PROBLEM REQUIREMENTS: Which lines in the records below contain the word "data"? Report each of them.

Transcribed page contents:
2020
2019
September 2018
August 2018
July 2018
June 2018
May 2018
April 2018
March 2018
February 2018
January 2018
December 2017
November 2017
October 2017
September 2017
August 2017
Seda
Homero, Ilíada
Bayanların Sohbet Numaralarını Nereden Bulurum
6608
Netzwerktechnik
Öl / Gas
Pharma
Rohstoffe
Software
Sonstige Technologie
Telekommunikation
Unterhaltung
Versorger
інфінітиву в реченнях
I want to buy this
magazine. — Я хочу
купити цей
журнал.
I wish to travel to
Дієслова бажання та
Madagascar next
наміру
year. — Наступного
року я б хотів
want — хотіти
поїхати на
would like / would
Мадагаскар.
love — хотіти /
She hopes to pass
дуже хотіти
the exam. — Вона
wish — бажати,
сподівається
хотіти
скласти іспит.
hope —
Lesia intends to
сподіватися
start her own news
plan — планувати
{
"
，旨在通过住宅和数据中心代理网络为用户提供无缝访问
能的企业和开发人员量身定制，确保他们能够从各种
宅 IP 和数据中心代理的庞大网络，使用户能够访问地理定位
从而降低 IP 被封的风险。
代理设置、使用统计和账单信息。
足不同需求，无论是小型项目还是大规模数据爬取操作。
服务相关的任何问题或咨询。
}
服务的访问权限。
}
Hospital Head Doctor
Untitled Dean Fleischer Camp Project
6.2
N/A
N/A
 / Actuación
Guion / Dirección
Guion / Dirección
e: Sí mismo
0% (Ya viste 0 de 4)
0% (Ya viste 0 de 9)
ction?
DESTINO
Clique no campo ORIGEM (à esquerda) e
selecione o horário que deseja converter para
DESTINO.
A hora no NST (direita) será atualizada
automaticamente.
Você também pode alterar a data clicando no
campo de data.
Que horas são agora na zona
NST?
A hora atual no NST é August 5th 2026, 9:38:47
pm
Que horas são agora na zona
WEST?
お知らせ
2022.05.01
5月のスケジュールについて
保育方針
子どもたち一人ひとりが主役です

RESULT OF THIS TASK:
Você também pode alterar a data clicando no
campo de data.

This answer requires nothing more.